Tuesday, June 13, 2017

Beirut Youth by Jey Perie and Gorgy Esparza throws a new light on the city!

Jey Perie and Gorgy Esparza came to Beirut in 2016, what followed is an adventure telling stories about the youth, from affluent to disenfranchised and chronicling it via a book which is on sale in addition to t-shirts via the Beirut Youth website. In an email interview with Jey Perie I tried to elucidate some elements of this project, from the logo, to the purposes, passing via the involvement of Adidas Originals and other aspects. 
First the logo - it has nuances of the Hezbollah logo, who came up with it and how did it eventually take shape?
Yes, our logo is inspired by the iconic Hezbollah flag. I came up with the idea of transforming an icon that has a very negative connotation here in the West, and redesign it with very subtle changes mainly by adding positive iconography including the word Shabbab, the rose and the dove. I want people to think and see beyond the images, and challenge what they have been told about Lebanon, Beirut, and the Middle East youth in general. For some, this logo is very provocative, but it always triggers interesting and necessary conversations about our western vision of the Middle East.
The project has a store selling t-shirts but also a gofundme page, where will the money go and for what?
This project is 100% self funded. In addition to the gofundme donation page, half of the profit from the tee shirts and books will go to CYC, a children and youth center located in the refugee camp of Shatila in Beirut. CYC members have been very helpful when we were shooting in the camp. Their mission of bringing joy and education to the kids of Shatila through football and basketball is something my partner and I strongly believe in. We are going to stretch the Beirut Youth show all year long with additional show in Dubai, Tokyo and Los Angeles, we are hoping to raise 5,000$ and travel to Beirut again in December to donate it in person, in form of cash but also sport equipment, stationary etc…
The t-shirts you sell have Arabic on them, in the current xenophobic atmosphere of the US how do you think they will sell, to whom and how the reaction will be?
I believe that within our community of like minded young and creative people in the US but also Europe and Asia, enough people will understand our goals, appreciate our aesthetic and want to support by buying the tee shirt or the book.
The response have been very positive so far. Besides the sale of the tee shirts, it’s been amazing to bring to America a positive image of Beirut and the Middle East in general. A lot of people around me had their entire perspective on the region change because of these powerful images, and that was the real objective of the show.
Is there a follow up for this project? Any specific objective?
Our goal is to explore the diversity and universality of youth cultures worldwide. Gogy and I will push the Beirut Youth project until the end of the year and probably go back out there in December for a final show. Next, I would like to do further research on the situation of youth culture in Caracas and Tehran, two cities going thru massive changes and also often misunderstood in America. I hope I’ll find the time to travel and start working on these two cities in 2018.
Where does Adidas Originals comes in this and how is it involved in the project?
Adidas Originals offered us a platform here in NY by inviting us to show our work in their gallery and finance the production of the gallery show. I presented them our project with a simple trailer and a presentation in January of this year, they immediately understood what we wanted to do and agreed to support us.
In a statement on Hypebeast you say: "My experience in Lebanon has reinforced the idea that western youth have a responsibility to create relevant and authentic culture" - what does "authentic culture" mean in the context? Can a youth do anything apart from living their lives?

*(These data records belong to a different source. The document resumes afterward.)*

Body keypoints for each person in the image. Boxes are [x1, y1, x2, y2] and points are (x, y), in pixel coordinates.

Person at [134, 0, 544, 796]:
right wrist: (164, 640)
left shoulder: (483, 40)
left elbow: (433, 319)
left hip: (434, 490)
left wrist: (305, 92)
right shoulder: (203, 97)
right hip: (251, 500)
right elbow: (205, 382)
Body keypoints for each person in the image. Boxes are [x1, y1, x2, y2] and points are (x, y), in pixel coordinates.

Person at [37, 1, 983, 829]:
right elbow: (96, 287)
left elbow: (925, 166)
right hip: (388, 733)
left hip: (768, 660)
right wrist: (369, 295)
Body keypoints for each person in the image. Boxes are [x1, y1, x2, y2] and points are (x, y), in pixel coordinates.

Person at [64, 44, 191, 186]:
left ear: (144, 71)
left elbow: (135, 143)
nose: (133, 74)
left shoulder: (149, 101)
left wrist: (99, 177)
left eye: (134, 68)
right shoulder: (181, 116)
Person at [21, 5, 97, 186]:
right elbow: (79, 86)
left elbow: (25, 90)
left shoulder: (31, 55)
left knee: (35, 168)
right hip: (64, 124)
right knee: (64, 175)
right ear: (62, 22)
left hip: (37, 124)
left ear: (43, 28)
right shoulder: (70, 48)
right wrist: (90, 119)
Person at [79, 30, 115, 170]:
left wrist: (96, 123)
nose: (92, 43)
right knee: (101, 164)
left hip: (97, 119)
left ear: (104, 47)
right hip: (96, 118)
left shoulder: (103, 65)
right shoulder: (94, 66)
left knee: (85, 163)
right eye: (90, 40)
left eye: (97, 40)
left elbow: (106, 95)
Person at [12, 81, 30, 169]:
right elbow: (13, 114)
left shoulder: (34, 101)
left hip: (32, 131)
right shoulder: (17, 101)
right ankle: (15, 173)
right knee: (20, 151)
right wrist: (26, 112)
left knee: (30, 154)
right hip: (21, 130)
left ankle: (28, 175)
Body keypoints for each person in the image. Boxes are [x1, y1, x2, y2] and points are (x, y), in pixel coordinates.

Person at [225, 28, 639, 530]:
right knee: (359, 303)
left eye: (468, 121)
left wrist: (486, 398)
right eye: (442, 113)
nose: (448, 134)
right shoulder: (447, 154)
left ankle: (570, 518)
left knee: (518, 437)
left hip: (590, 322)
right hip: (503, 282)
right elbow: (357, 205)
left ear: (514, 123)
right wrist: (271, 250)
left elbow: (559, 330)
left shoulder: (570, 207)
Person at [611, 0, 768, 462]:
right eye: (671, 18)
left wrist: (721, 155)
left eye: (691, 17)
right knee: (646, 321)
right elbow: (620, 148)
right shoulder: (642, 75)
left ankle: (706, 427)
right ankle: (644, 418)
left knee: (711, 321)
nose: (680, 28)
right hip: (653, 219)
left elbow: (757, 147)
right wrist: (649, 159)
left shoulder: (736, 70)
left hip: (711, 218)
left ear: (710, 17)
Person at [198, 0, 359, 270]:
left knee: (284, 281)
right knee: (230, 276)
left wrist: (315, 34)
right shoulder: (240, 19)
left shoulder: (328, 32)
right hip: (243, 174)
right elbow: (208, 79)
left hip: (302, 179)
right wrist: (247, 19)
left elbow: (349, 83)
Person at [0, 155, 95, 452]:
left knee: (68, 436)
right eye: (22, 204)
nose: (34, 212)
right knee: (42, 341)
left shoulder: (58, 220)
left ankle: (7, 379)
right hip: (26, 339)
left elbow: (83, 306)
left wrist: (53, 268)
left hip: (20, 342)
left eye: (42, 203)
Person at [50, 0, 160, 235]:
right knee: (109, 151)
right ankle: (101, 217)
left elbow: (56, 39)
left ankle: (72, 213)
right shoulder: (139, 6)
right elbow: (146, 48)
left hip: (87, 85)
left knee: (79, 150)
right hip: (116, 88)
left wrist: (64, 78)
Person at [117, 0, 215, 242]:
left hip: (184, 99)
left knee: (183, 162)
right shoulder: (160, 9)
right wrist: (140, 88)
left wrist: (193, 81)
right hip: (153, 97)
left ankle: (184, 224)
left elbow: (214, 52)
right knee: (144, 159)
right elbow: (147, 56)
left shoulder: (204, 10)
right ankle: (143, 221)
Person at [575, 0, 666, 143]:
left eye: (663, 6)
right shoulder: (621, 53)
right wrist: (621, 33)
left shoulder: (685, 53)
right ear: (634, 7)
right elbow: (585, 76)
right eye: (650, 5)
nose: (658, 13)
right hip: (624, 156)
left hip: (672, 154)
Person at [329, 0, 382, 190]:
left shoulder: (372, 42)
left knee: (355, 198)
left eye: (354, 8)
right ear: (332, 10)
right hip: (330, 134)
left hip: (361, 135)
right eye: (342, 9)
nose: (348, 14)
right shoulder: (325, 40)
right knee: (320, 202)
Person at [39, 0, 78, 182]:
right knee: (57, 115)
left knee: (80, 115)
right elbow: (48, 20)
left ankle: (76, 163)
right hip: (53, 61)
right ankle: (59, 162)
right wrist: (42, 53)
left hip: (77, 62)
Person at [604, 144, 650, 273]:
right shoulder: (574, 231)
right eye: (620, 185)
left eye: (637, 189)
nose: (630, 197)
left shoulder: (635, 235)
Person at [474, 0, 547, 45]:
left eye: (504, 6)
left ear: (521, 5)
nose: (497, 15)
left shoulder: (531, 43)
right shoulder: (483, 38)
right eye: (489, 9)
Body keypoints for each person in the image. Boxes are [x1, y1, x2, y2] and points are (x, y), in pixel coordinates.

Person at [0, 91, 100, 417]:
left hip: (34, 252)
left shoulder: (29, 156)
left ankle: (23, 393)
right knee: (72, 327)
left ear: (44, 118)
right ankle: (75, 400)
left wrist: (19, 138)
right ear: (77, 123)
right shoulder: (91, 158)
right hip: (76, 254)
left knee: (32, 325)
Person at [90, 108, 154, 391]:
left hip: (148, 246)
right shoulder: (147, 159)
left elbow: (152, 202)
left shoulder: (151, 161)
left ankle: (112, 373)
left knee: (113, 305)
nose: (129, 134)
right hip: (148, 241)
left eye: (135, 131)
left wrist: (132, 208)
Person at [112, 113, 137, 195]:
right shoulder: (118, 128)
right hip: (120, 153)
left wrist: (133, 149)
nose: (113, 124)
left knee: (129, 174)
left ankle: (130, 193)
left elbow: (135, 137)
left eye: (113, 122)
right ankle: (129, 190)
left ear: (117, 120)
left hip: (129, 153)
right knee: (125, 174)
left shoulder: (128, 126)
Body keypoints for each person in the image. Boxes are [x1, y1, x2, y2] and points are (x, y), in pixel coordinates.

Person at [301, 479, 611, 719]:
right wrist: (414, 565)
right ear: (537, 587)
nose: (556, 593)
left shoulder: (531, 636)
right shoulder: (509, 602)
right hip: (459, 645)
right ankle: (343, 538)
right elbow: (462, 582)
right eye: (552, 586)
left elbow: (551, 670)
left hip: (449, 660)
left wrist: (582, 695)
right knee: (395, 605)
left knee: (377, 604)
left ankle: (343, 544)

It goes not only with Lebanon, but also with the rest of the world. The American youth culture has a powerful and global reach with sometime an absence of filter which make it hard for kids around the world to understand the context in which this Art has been created in. Hip Hop and New York subculture had a huge influence on me growing up in the south of France, I won’t be where I am now without these influences. However I believe America and the West in general also export cultures and values that can be materialistic and destructive. That’s where our responsibility lies I believe.